The thing is, I cannot explain what I wanted to say.
No, really, that is my condition. I am having a hard time explaining things in words when speaking. Everytime the situation asks me to talk, I'm always having panic attacks and it's very uncomfortable for me to speak, specially when I meet new people.
Writing became my relief, my cure. Everytime that I wanted to say something, I write it. I feel like I can explain myself much better when I write.
People always assume that I was just shy. Maybe that's the impression I was sending them, unaware.
They say that I can overcome it by training myself to talk more. I've honestly tried it before. For a time, I believed them, that maybe, I was just really shy. I've tried it. I really do. But it doesn't seem right. I'm constantly having anxiety whenever I talk more. Then I stopped trying.
I realized, I was okay with being silent. As far as I remember, I did no harm to anyone being like this. I started to embrace it and I loved it. I love being me. Well, I cannot deny that sometimes, people still misunderstood me for being silent. But that's fine. I could care less about that. What's more important to me now is at least I can write.
Disclaimer: I am not mute or something.

■ **EXERCISE REQUIREMENTS**
Repeat the stretch of the reflection on speaking and writing from "Writing became my" through "I stopped trying.", switching "shy" to "timid". None of the entries are needed here.

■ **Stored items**

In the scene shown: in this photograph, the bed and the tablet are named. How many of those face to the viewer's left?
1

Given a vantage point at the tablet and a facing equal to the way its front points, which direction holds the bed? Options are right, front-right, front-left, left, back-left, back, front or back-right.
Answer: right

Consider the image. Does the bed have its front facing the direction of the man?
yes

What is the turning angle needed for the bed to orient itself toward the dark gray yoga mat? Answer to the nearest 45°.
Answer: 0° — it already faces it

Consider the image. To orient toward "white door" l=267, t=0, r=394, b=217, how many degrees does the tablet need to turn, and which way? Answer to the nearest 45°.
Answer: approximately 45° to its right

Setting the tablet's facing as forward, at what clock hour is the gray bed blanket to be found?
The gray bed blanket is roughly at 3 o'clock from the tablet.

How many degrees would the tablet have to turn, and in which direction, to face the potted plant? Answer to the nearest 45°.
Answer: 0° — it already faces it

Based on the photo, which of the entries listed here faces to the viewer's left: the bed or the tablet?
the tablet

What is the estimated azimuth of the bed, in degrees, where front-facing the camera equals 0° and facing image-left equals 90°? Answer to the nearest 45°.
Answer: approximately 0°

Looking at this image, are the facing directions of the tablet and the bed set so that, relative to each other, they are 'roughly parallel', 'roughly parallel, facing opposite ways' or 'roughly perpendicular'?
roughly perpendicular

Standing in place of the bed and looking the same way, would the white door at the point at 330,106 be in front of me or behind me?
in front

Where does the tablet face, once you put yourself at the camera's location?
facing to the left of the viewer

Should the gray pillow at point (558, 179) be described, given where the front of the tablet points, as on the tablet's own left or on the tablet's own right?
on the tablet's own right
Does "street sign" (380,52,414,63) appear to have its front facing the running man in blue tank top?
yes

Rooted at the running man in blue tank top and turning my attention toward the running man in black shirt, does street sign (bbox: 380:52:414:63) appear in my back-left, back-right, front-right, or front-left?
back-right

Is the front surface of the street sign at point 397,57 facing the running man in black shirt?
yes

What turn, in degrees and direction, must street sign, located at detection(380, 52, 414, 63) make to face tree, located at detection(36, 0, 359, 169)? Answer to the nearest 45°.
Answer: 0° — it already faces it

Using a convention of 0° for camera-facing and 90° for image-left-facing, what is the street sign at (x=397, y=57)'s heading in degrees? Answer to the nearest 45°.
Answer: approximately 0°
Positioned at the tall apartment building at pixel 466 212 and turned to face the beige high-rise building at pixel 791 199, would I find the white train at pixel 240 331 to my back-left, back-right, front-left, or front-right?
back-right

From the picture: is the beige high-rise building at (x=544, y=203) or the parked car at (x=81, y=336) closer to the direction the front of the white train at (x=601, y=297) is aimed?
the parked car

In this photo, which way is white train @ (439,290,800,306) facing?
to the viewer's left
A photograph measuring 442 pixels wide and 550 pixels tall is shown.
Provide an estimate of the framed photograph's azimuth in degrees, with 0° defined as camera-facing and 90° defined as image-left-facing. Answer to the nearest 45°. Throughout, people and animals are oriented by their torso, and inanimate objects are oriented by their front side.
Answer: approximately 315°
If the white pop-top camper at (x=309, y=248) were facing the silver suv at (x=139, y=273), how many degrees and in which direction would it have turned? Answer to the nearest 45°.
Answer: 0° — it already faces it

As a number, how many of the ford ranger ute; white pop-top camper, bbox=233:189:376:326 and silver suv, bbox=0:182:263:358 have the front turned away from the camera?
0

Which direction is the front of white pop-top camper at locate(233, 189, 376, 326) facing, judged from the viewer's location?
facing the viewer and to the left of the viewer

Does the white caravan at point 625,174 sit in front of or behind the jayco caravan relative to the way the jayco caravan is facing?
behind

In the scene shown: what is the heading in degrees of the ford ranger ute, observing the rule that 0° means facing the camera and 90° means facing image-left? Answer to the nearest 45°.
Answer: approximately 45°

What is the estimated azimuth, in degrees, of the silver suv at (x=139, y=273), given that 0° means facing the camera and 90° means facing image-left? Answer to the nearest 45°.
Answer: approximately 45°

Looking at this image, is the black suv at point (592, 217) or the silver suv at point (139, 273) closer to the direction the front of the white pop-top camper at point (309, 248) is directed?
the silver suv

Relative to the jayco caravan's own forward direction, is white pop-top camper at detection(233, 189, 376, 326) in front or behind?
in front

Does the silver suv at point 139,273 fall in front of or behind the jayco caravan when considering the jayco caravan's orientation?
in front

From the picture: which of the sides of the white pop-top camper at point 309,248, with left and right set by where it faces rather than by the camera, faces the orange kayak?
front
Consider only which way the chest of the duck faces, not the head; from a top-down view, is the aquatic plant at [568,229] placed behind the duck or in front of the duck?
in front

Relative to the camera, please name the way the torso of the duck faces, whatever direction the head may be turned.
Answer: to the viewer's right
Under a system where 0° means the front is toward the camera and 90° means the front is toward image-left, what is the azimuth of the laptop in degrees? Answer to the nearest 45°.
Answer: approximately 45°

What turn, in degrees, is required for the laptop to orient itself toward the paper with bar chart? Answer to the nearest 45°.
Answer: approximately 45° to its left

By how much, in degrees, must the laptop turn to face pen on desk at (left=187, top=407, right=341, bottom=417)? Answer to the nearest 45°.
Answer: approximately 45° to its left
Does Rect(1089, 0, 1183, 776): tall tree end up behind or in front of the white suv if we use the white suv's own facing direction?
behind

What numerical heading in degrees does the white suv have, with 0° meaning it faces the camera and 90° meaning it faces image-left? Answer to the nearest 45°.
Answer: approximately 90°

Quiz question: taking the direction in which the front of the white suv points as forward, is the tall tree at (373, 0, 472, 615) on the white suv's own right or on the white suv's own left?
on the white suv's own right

■ **TASK OUTPUT**
Writing became my relief, my cure. Everytime that I wanted to say something, I write it. I feel like I can explain myself much better when I write.
People always assume that I was just timid. Maybe that's the impression I was sending them, unaware.
They say that I can overcome it by training myself to talk more. I've honestly tried it before. For a time, I believed them, that maybe, I was just really timid. I've tried it. I really do. But it doesn't seem right. I'm constantly having anxiety whenever I talk more. Then I stopped trying.